Das Gericht stellt unter Verweis auf die Rechtsprechung des BGH klar, dass § 2 Abs. 1 RDG in seinem Anwendungsbereich nicht restriktiv zu verstehen sei, sondern ausnahmslos alle Tätigkeiten in konkreten fremden Angelegenheiten umfasse, die eine rechtliche Prüfung des Einzelfalls erfordern, unabhängig davon, wie intensiv oder schwierig diese Prüfung ist. Auch lässt der Umstand, dass die Beklagte im Rahmen ihrer Tätigkeit einen Rechtsanwalt hinzuziehen kann, den Verstoß gegen § 3 RDG nicht entfallen.

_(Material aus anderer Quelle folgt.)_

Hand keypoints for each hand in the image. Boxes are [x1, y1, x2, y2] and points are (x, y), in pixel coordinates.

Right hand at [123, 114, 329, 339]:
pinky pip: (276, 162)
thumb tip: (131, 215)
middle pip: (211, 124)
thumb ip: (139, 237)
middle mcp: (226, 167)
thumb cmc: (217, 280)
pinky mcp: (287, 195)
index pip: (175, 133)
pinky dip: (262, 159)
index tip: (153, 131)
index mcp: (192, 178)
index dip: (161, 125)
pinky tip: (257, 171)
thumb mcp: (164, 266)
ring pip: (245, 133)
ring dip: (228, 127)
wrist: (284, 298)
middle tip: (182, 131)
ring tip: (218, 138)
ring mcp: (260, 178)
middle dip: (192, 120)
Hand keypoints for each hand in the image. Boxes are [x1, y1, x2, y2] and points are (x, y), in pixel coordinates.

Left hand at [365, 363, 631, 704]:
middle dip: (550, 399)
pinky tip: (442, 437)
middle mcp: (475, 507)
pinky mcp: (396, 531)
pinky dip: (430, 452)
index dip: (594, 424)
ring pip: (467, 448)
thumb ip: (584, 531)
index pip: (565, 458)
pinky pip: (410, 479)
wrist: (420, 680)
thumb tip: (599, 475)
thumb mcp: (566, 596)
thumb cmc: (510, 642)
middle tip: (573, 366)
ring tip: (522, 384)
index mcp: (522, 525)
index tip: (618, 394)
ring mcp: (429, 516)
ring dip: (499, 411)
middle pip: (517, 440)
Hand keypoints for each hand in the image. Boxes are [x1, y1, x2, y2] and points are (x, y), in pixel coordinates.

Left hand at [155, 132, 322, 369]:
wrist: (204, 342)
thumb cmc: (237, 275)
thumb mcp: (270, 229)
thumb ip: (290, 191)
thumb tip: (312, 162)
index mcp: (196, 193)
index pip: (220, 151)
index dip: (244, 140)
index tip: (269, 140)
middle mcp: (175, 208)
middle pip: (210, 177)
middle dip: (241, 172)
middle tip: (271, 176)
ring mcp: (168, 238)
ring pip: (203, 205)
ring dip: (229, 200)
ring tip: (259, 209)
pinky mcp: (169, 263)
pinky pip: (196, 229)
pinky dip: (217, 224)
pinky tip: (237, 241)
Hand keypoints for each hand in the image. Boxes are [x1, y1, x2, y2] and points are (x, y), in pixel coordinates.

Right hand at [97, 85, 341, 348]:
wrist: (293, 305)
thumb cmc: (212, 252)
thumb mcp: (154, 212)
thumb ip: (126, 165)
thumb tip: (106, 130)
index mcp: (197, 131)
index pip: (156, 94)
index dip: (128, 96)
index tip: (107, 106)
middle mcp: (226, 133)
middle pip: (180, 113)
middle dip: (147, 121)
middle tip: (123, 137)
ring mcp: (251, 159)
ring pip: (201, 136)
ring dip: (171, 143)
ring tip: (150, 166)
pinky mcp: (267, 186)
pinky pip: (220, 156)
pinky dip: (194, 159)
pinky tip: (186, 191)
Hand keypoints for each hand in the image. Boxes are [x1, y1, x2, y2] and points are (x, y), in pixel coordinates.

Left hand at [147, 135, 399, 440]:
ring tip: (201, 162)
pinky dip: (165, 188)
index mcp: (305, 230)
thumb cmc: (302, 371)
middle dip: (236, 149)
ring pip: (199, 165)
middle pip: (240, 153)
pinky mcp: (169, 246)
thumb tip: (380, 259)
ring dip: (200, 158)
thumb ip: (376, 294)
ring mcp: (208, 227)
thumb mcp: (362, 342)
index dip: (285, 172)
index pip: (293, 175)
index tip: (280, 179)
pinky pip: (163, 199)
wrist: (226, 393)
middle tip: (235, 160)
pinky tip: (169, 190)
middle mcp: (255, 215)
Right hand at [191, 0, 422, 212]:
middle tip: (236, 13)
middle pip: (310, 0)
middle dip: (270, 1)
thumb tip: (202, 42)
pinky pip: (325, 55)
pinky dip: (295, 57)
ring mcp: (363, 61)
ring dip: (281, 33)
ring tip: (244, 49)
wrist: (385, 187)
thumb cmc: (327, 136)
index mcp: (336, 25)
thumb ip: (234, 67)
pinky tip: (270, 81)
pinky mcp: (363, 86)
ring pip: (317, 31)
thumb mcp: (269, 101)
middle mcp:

Denn die Besorgung fremder Rechtsangelegenheiten wird nicht dadurch gerechtfertigt, dass sich die Beklagte dabei der Hilfe eines Rechtsanwalts bedient, da sie sich auch in diesen Fällen selbst zur Übernahme der Rechtsbesorgung vertraglich verpflichtet.
Praxishinweis
Die Frage, wann nichtanwaltliche Dienstleister die Grenze zur unerlaubten Rechtsberatung überschreiten, ist immer wieder Gegenstand gerichtlicher Entscheidungen. Dieser Entscheidung des Landgerichts Magdeburg steht allerdings – sofern die Beratung „aus einer Hand“ gewünscht ist - nicht entgegen, den Rechtsanwalt mit der Sicherstellung von nicht-anwaltlichen Tätigkeiten (wie z.B. strategischer oder wirtschaftlicher Beratung) zu beauftragen, sofern dem nicht andere rechtliche, insbesondere berufsrechtliche Gründe entgegenstehen. Der Rechtsanwalt kann sodann diese weitergehenden Dienstleistungen durch Hinzuziehung zusätzlicher Dienstleister (Ingenieure, Betriebswirte etc.) sicherstellen.